Fifteen years ago, when I introduced Julie to the joys and pains of backpacking, I went to the venerable Wild Iris Mountain Sports in Lander, Wyoming, and bought an Optimus Crux stove ahead of our first big trip to the Big Horn mountains.
At the time, the Crux was made by Brunton in nearby Riverton, Wyoming. Brunton – famous for their compasses and optics – has since been bought and sold by various interests over the years, and the Crux is still on the market today. The tiny Crux, a canister stove, has been a trooper on two continents for over a decade and a half, never clogging, and admirably resisting wind and moisture. It’s super light (83g), and it folds and stores neatly in the concave base of the butane canisters that the Crux requires.
But it has its limitations. Perched on top of those canisters with its small folding burner heads, your pot can get a little tippy if you’re not careful, and at only 3000W, it isn’t exactly a powerhouse. The burner heads on our Crux are starting to warp and bend after hours and hours of burn time, necessitating frequent readjustments with my Leatherman to get them to fold correctly. I worried that I would eventually snap one off, and we’d be truly stuck. It works only with butane canisters, which are not always easy to find in southern Africa.
Fifteen years is an excellent service life, and the old Optimus had seen us through some pretty amazing adventures, but it was clearly time for a new stove.
Enter the MSR WhisperLite Universal.
Why “Universal”? The WhisperLite’s claim to fame over the last 35 years is its ability to burn pretty much any fuel you can throw at it. Gasoline, diesel, paraffin (kerosene), white gas, mineral spirits, butane/propane – you name it, and the WhisperLite will cook with it.
In addition, the stove assembly is extremely simple and serviceable in the field. MSR supplies it with replacement o-rings for the fuel connectors and hoses, a dedicated tool, and a variety of brass jets to accommodate different fuel types. As opposed to a canister-style stove, the burner is much more stable, as it rests on low-slung legs on the ground or your table, rather than the canister itself. The wide burner head welcomes all pots, large and small, and it folds neatly to reduce packing space.
The beefy flexible steel-braided fuel line features easy-on, easy-off attachments to swap fuel types, and the finely-tuned fuel control valves offers a wide range of heat settings, from full afterburner for the quick boil, to a low simmer. The lowest settings are especially useful, since most thin-gauge pots designed for backpacking scorch easily. As with the butane canister receiver, the WhisperLite’s multi-fuel pump attachment is straightforward and easy to use.
Also included are a two-piece aluminum wind shield and heat reflector (which seems a bit flimsy on first touch, but has proven to be very robust), a stand for keeping butane canisters secure and angled in the optimal position for good fuel delivery, and a carry bag. All the pieces of the WhisperLite are replaceable or serviceable, and MSR stocks the tools and components to do both.
If there are any drawbacks to the stove that set the industry standard over three decades ago, they are these:
- At 430g the WhisperLite is no featherweight, especially in its fully packed configuration, compared to our Crux at 83g. Of course, on a backpacking trip, you would only bring along the fuel attachments you need for the fuel you have, so it’s possible to draw that weight down a little bit. And, in a car camping or overland context, this issue isn’t terribly relevant.
- We have found the MSR to be more susceptible to blowing out in breezy conditions than the Crux, but the included wind barrier and heat reflector help mitigate that problem.

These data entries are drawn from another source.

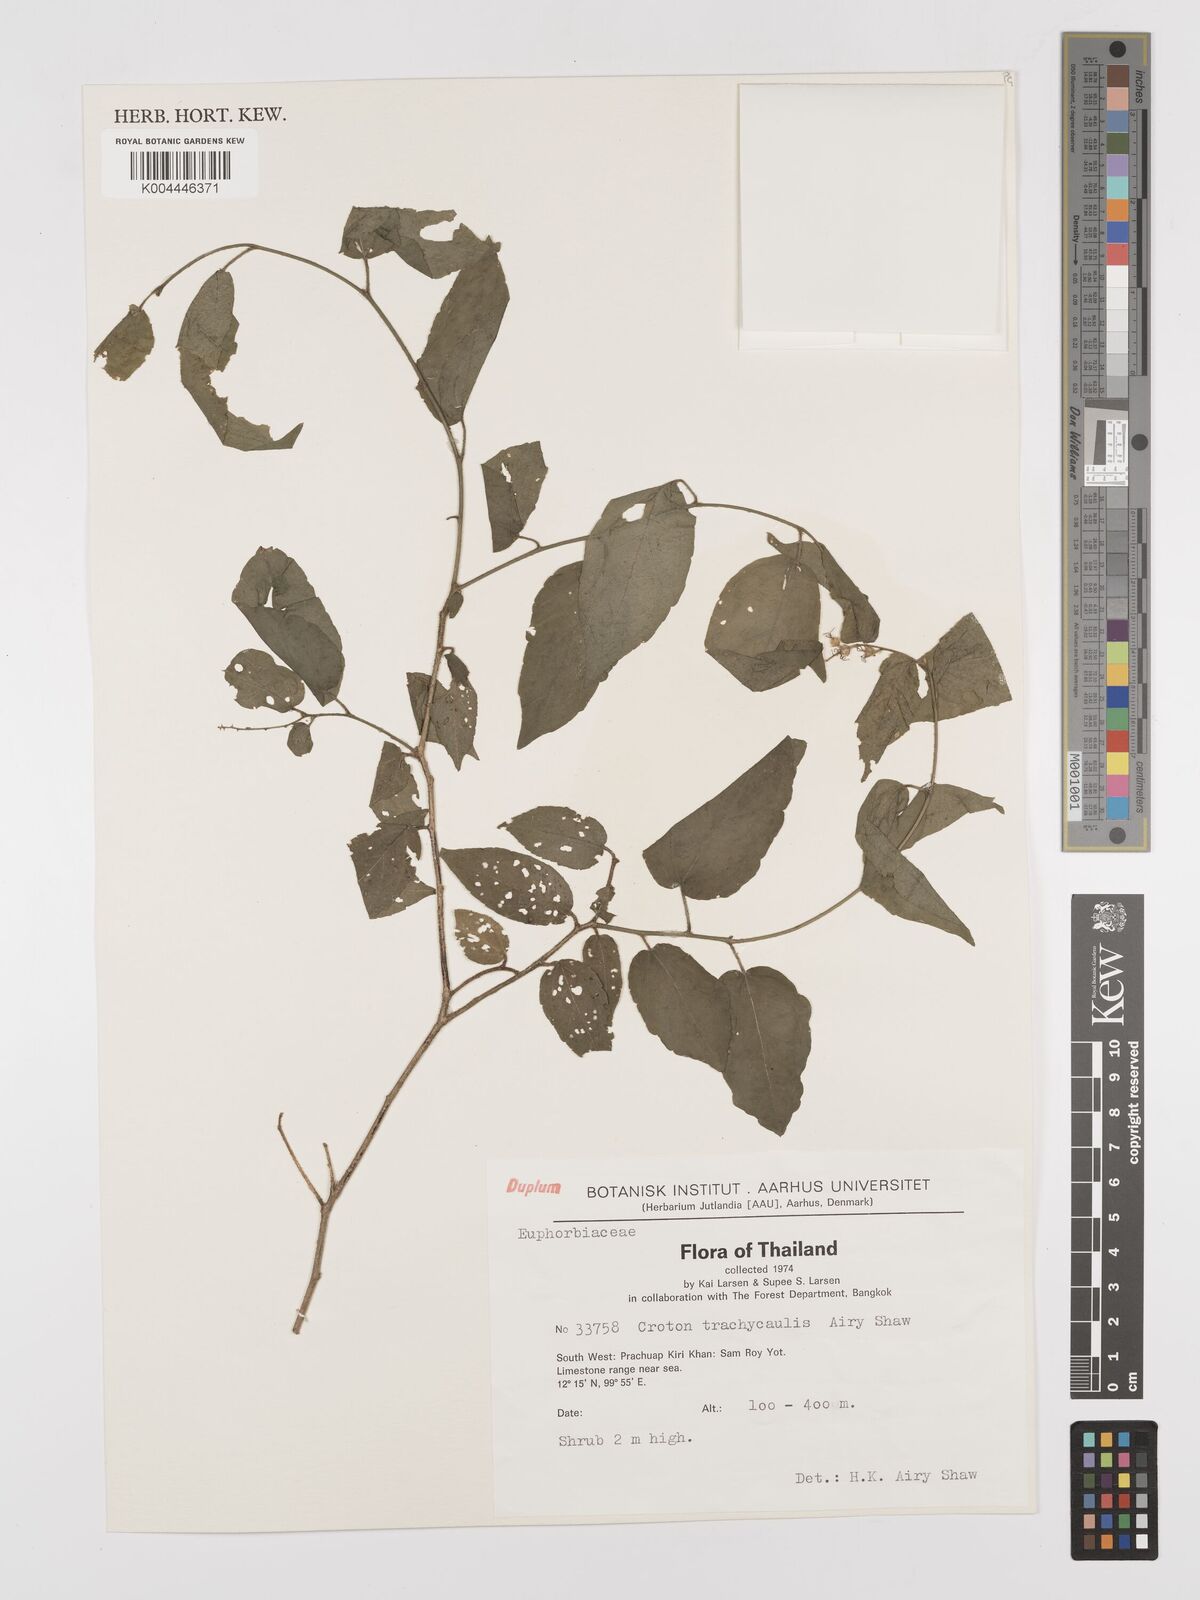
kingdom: Plantae
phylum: Tracheophyta
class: Magnoliopsida
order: Malpighiales
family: Euphorbiaceae
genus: Croton
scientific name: Croton lachnocarpus
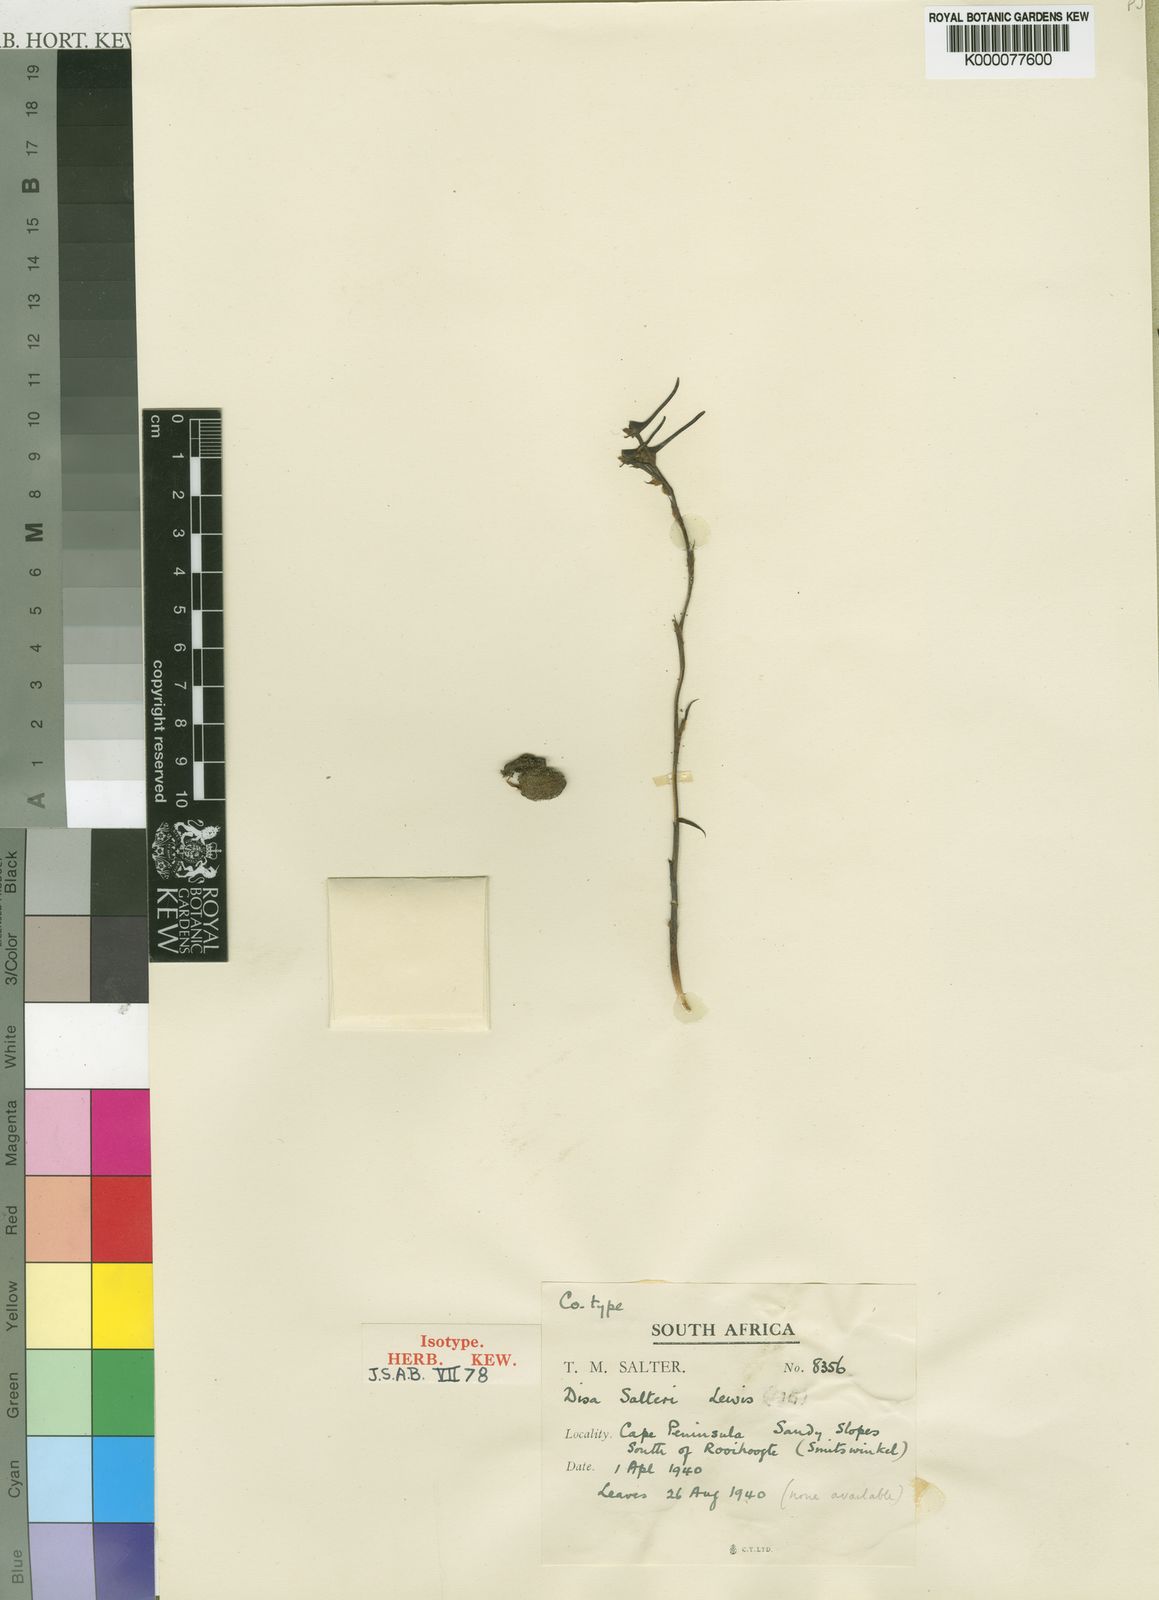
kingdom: Plantae
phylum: Tracheophyta
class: Liliopsida
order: Asparagales
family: Orchidaceae
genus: Disa
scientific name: Disa salteri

- Even at full-tilt, the WhisperLite will never boil water as quickly as MSR’s own WindBurner stove system, or the hyper-efficient Jetboil. If you survive solely on freezedried meals and instant coffee, those two options are a no-brainer over the WhisperLite.
- The MSR multi-fuel bottle required for burning anything other than butane is not included in the $139USD price tag for the stove. Plan on another $20USD to take advantage of that versatility the WhisperLite is so famous for.
Those issues aside, if you are looking for robust versatility and durability in your portable stove, the ability to actually cook real food efficiently and accurately, not just heat up water, and the flexibility to use whatever fuel you can find, it’s hard to beat the WhisperLite. It’s longevity on the market only confirms it.
(Full disclosure: we used our own money to pay for our WhisperLite via an online retailer.)